"""
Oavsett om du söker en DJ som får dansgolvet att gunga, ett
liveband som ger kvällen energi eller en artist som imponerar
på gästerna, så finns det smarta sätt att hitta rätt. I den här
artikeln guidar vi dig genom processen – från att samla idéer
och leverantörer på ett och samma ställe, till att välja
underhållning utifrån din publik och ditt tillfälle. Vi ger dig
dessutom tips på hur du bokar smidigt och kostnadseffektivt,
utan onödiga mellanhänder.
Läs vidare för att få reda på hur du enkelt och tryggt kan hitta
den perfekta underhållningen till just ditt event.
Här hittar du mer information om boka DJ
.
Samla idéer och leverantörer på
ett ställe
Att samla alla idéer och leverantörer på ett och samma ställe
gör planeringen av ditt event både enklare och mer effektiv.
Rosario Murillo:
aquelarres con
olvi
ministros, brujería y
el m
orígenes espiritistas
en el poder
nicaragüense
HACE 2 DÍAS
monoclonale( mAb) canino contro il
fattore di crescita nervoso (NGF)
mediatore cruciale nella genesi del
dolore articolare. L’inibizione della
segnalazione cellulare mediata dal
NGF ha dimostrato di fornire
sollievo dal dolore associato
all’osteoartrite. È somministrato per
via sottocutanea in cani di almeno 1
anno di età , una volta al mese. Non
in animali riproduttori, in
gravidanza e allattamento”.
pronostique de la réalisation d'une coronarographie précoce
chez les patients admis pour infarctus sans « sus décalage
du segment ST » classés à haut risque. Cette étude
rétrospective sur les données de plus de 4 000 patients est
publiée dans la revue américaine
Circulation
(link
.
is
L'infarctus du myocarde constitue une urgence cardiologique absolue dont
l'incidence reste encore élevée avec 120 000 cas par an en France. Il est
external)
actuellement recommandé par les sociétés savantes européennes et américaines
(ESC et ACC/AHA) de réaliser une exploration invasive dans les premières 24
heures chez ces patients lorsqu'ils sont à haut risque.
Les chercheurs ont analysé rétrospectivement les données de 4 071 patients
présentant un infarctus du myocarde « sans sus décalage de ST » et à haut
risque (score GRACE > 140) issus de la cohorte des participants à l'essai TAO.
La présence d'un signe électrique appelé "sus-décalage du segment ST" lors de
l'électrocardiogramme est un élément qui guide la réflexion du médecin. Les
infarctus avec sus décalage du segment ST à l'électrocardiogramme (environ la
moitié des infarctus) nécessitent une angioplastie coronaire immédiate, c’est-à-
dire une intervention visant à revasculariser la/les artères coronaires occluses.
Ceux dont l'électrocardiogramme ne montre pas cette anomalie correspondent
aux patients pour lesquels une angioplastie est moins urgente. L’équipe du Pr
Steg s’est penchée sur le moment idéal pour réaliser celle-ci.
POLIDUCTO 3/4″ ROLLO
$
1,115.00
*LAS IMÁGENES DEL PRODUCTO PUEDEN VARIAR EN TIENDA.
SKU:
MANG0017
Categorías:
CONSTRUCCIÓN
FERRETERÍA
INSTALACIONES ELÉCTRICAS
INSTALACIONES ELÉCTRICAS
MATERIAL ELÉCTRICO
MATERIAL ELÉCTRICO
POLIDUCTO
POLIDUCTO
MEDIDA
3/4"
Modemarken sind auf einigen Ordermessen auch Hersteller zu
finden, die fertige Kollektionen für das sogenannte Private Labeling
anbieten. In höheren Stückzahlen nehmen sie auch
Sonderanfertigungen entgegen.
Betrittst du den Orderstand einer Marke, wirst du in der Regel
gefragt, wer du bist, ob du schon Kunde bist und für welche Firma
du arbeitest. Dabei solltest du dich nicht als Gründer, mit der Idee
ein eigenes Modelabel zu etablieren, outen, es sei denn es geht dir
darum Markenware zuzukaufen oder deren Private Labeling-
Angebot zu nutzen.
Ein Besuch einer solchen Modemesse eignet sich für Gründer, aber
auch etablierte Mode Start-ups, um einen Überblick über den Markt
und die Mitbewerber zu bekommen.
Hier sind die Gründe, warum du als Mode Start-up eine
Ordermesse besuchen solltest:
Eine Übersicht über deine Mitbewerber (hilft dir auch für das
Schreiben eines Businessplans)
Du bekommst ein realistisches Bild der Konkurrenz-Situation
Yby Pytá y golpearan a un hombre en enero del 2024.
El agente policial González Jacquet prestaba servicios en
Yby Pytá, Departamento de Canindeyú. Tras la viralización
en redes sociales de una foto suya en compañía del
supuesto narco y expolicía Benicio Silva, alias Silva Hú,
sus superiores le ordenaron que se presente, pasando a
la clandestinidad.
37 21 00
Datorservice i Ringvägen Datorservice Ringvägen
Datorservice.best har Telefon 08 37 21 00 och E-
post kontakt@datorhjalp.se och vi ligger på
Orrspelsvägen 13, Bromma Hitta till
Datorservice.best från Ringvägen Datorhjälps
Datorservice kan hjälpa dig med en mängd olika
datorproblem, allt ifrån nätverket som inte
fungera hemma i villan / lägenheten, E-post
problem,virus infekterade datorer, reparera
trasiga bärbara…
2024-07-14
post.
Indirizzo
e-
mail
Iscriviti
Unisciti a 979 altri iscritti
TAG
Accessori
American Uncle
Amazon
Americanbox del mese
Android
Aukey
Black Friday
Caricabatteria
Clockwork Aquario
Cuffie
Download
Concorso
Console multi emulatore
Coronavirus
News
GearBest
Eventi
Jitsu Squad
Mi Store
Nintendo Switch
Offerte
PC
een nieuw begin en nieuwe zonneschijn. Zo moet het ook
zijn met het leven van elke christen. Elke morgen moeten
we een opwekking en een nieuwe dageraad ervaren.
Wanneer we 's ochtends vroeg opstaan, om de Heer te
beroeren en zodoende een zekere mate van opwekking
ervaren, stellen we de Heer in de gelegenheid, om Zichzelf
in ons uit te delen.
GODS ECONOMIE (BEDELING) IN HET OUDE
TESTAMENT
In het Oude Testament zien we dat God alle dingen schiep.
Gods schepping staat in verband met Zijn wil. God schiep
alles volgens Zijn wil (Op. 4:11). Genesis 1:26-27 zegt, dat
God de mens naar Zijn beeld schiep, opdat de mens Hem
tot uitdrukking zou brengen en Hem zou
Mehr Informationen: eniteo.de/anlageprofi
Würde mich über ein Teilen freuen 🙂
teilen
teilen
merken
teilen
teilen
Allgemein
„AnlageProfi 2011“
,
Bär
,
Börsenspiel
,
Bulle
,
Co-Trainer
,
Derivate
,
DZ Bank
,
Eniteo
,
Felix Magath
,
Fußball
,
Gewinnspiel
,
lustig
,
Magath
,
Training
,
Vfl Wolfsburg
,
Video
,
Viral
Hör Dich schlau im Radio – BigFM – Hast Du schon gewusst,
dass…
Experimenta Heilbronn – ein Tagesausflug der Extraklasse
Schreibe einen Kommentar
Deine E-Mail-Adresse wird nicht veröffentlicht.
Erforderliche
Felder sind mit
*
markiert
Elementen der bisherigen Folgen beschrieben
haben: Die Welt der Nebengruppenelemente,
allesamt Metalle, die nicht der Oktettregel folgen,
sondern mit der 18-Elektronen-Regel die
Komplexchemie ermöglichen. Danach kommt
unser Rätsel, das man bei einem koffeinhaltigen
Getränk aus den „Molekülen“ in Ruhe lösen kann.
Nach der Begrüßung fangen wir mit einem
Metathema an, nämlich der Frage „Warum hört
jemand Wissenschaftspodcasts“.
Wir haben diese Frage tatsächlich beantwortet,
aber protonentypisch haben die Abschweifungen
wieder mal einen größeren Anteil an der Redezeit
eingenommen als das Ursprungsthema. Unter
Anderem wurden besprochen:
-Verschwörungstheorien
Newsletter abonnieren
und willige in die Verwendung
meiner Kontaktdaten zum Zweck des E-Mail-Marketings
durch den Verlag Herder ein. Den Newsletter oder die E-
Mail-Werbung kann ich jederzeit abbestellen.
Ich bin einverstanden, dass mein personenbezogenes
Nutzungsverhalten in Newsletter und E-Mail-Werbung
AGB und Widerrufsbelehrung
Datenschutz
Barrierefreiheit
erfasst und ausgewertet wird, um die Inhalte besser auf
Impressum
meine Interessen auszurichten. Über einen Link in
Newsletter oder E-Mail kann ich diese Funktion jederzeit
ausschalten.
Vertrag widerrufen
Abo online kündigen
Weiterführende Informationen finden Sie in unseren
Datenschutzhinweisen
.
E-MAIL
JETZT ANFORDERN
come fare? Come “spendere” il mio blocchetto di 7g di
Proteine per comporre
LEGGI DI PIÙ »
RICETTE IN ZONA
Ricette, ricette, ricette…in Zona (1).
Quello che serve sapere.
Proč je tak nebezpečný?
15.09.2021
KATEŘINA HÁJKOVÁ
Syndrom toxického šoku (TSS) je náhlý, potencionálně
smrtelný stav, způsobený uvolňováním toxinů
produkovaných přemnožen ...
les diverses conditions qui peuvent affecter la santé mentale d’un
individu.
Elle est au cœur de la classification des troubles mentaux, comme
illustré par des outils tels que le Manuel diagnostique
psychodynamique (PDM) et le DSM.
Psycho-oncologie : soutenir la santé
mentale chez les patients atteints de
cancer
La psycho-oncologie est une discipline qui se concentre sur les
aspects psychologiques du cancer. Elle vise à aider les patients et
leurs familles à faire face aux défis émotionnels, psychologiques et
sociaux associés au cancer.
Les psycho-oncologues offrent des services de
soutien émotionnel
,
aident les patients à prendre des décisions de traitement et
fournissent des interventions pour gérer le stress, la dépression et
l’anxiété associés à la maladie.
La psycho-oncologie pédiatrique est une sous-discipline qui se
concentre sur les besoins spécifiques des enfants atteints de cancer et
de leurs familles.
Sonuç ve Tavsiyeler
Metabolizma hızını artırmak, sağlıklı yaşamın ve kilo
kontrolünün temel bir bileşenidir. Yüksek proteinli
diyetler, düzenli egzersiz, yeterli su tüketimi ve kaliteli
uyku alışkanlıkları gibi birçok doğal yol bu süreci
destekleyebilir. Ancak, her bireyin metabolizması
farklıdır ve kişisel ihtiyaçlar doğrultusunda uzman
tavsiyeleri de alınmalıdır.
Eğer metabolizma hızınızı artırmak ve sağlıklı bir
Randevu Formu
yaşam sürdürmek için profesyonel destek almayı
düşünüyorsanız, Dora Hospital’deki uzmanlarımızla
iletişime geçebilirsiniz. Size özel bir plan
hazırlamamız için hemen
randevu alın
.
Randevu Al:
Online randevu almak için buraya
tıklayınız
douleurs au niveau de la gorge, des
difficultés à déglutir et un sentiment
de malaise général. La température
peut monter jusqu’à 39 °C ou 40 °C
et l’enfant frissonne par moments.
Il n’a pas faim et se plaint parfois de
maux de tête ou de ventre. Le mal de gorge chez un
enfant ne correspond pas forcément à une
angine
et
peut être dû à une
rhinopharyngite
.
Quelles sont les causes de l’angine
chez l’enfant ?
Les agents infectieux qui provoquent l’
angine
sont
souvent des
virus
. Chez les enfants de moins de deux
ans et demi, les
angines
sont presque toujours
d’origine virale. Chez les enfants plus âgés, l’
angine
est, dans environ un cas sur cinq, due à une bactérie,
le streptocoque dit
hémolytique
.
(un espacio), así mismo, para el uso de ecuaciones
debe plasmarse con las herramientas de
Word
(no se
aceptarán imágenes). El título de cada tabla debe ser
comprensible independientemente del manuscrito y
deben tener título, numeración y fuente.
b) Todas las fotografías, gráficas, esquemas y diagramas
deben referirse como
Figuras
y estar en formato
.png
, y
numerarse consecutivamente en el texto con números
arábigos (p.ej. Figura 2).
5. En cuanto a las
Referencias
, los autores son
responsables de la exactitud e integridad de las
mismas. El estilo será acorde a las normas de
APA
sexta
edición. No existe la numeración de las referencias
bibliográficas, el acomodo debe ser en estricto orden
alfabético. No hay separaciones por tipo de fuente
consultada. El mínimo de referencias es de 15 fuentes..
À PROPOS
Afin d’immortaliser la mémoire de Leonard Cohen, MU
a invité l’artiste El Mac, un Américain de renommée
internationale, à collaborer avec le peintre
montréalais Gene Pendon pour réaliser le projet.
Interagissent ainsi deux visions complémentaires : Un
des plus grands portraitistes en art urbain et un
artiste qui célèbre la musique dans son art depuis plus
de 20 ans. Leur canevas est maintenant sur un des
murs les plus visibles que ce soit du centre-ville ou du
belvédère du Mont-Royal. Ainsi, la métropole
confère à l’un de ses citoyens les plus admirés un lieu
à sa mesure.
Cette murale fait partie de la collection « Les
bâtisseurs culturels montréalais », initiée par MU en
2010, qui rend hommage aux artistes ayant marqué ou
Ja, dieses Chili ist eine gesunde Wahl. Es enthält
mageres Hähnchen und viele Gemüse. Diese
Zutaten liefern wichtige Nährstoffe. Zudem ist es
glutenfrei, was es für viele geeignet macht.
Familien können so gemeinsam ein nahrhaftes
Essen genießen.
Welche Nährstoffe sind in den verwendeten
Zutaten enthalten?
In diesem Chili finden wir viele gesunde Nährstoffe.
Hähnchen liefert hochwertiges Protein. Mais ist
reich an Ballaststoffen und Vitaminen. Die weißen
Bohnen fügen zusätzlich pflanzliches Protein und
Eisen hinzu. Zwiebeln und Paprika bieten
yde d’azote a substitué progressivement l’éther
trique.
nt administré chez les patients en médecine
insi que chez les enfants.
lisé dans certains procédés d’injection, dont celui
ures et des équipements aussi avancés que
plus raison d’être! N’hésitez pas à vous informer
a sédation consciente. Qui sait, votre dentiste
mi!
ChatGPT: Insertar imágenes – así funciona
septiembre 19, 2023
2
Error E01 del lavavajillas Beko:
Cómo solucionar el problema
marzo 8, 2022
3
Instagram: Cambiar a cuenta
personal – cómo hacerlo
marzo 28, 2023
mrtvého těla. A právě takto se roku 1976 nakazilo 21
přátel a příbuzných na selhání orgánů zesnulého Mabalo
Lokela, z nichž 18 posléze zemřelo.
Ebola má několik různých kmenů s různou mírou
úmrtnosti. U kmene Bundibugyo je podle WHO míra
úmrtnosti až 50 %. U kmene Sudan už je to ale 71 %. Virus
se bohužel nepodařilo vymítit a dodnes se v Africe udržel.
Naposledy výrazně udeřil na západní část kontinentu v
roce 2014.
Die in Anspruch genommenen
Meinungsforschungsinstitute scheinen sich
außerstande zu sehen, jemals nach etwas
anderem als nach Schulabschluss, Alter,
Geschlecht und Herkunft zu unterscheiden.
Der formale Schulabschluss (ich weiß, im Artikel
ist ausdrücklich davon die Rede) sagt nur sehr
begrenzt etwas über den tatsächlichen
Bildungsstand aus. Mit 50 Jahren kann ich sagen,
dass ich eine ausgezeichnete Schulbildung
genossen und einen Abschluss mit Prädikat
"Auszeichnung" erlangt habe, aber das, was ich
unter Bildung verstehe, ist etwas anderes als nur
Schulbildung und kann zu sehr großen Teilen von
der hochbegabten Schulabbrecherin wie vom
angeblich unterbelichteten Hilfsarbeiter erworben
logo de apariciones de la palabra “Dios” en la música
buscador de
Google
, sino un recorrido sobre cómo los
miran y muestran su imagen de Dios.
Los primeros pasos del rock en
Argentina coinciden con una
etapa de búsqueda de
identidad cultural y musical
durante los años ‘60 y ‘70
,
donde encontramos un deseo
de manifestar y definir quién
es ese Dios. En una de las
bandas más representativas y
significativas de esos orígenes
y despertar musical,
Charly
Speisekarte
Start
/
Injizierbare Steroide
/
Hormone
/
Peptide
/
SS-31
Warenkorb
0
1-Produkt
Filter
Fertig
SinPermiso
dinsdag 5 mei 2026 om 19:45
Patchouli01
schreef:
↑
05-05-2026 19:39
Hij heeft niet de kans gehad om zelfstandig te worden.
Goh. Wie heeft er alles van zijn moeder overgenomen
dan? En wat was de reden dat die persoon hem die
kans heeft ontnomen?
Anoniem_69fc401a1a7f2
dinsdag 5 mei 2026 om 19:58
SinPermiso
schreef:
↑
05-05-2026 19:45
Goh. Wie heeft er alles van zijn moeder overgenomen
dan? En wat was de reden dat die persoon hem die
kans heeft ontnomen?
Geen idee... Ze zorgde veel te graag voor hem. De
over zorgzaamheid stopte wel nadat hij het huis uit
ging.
"""
* EXERCISE BRIEF
From the material above, please return each line containing "Dios".

* ANSWER BELOW
logo de apariciones de la palabra “Dios” en la música
miran y muestran su imagen de Dios.
es ese Dios. En una de las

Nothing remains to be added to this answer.